____ PASSAGE FOR REVIEW
Mortal civilizations rose in these ruins. They built their cities from divine bone, forged weapons in the heat of still-burning godflame, and learned to draw magic from the slow decay of sacred flesh. It was, and remains, an act of cosmic necromancy. The power is extraordinary. The cost is not yet fully understood.
Aethermourne is a world of breathtaking, terrible beauty. Grand spires of pale stone catch the light of dying stars. Empires span continents, upheld by institutions of staggering ambition. But everything is built on a foundation that is rotting from within. The divine remains that fuel civilization are not infinite. They are decaying. And something in the dark is accelerating that decay.
The gods are dead. The world they left behind is dying slowly. And the people who live in it are only now beginning to understand that the silence of heaven was never peace, it was a countdown.
Themes
Divine Decay
The gods are dead, but death was not the end, only a transformation. Their corpses shape the terrain, their blood feeds the rivers, their marrow grows into forests that think and hunger. Power drawn from divine remains is the most potent force in the world, but it carries the taint of death in its marrow. Every spell cast from Ashite crystal, every blessing drawn from a ley line, every ward inscribed in divine bone is an act of drawing sustenance from a cosmic corpse. The well is not bottomless. And what happens when it runs dry, or when the corpse begins to wake?
Order vs. Freedom
The Ashen Dominion preaches that mortal survival depends on structure, hierarchy, and the sacred discipline of law. The Verdant Marches answer that true life is wild, untamed, and answerable only to itself. The Dominion builds cathedrals of control and calls it civilization. The Marches let the forest consume the weak and call it truth. Neither is wholly right. Neither is wholly wrong. The tension between these visions is the central political axis of the world, and player characters will be pulled in both directions.
The Weight of Legacy
Every civilization in Aethermourne is built on something dead. The Dominion worships a skeleton. The Marches grow from a goddess’s rotting body. The Hollowed Reach floats above a prison they did not build and cannot open. The Pale Wastes endure in a death-god’s shadow. History is not abstract here, it is literal ground beneath your feet. Escaping the past is not merely difficult; it may be impossible. The question is whether mortals can build something new from what remains, or whether they are doomed to repeat the gods’ mistakes.
Corruption from Within
The greatest threats in Aethermourne do not come howling from the wilderness. They sit on thrones, preach from pulpits, and sign trade agreements. The Ashen Dominion’s theocracy is hollowing itself out through dogma and suppression. The Hollowed Reach’s mercantile republic is riddled with cultists who worship the very goddess imprisoned beneath their harbors. The Verdant Marches’ fierce independence masks a brutal tribalism that devours its own. Corruption is systemic. It wears familiar faces. It is the rot inside the machine, and it is far more dangerous than any monster.
Moral Ambiguity
Even the campaign’s primary antagonist, the imprisoned goddess Serith, Lady of Shadow, has a genuine philosophical argument. The divine cycle was always unstable. Twelve gods locked in eternal tension were always going to tear each other apart. Serith simply chose to act first, to control the collapse rather than be destroyed by it. She was imprisoned for her pragmatism, not her cruelty. This does not make her right. But it makes the question of what to do about her far more complicated than “slay the villain.” In Aethermourne, villainy is a matter of perspective, and heroism requires choosing between imperfect truths.
________
____ THE DATA
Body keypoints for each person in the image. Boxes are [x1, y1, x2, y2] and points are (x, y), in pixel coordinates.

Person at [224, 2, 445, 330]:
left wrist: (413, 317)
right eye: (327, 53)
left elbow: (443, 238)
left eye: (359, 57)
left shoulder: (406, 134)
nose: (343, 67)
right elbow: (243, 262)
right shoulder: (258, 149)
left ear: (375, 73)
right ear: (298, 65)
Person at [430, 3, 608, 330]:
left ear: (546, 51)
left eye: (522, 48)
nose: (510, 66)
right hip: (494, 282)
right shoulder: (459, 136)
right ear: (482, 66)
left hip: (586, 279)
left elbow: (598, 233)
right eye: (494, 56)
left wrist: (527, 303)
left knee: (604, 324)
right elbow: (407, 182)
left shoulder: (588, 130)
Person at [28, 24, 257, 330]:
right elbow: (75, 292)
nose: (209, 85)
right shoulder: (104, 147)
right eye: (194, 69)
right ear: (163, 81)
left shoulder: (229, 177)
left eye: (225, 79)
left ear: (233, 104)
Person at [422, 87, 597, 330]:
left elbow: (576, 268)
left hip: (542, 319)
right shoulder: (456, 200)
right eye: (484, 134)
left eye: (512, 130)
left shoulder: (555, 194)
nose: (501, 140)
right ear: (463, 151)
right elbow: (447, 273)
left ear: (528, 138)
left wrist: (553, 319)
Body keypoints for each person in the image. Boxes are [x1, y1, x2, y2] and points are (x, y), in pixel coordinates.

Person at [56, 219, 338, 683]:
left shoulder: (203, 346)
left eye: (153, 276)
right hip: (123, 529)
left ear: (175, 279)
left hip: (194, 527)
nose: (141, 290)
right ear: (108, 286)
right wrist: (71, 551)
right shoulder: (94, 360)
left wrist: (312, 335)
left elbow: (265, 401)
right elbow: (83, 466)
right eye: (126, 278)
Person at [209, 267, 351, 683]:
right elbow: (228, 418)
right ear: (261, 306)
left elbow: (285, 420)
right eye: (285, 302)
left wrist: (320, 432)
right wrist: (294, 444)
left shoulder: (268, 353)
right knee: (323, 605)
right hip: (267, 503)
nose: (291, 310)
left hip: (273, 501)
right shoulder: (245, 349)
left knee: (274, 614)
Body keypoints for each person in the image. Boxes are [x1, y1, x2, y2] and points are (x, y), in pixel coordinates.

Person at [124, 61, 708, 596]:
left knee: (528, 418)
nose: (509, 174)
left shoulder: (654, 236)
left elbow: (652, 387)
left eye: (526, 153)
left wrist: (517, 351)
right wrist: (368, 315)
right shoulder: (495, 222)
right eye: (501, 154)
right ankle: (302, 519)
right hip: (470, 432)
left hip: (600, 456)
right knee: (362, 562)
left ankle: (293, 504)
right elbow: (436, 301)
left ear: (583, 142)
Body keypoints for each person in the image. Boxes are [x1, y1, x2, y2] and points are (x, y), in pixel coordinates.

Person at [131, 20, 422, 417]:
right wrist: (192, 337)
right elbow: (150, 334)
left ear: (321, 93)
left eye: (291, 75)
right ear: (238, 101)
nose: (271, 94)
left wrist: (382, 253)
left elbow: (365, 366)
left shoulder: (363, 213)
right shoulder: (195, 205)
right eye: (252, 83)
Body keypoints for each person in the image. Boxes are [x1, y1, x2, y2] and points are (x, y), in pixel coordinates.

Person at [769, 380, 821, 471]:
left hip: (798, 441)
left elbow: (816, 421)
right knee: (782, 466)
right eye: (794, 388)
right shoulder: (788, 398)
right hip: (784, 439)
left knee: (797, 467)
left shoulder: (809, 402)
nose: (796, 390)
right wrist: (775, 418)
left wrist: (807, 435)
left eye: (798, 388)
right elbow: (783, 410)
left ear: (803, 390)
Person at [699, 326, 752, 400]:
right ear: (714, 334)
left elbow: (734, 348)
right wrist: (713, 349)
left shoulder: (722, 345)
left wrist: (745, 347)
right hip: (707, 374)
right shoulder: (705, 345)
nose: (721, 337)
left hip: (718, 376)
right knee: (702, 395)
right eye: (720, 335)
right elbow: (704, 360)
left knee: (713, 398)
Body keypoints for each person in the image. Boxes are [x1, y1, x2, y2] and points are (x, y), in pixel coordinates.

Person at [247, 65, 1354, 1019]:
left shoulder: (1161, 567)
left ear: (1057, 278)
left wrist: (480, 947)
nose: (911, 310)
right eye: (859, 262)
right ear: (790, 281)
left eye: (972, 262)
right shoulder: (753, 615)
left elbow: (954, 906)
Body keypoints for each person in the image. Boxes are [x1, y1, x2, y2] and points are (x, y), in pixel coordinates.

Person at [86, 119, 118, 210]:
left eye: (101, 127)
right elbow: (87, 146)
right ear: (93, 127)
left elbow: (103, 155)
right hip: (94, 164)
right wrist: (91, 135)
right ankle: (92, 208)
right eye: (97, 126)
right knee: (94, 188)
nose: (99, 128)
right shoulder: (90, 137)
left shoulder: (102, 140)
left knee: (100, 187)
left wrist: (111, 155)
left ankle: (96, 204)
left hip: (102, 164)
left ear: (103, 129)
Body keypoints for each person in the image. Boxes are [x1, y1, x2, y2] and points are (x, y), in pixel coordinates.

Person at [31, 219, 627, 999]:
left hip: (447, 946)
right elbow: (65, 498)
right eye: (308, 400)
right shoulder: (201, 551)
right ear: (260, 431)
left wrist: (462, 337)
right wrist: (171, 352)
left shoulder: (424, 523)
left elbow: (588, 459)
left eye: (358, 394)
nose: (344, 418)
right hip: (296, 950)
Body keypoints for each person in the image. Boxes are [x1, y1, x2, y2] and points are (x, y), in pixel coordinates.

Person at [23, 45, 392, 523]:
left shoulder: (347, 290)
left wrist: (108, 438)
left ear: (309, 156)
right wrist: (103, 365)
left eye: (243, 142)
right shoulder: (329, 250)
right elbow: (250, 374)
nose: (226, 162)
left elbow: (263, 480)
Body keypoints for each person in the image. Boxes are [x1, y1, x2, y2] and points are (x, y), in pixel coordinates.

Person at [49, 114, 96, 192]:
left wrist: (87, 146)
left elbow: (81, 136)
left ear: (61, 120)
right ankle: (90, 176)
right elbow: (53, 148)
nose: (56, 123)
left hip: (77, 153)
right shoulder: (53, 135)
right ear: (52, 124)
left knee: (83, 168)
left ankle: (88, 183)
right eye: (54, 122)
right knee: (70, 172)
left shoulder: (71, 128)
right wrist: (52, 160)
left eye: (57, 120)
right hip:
________
According to the setting overview, who is the campaign's primary antagonist? The rows have no connection to the setting overview.

The imprisoned goddess Serith, Lady of Shadow.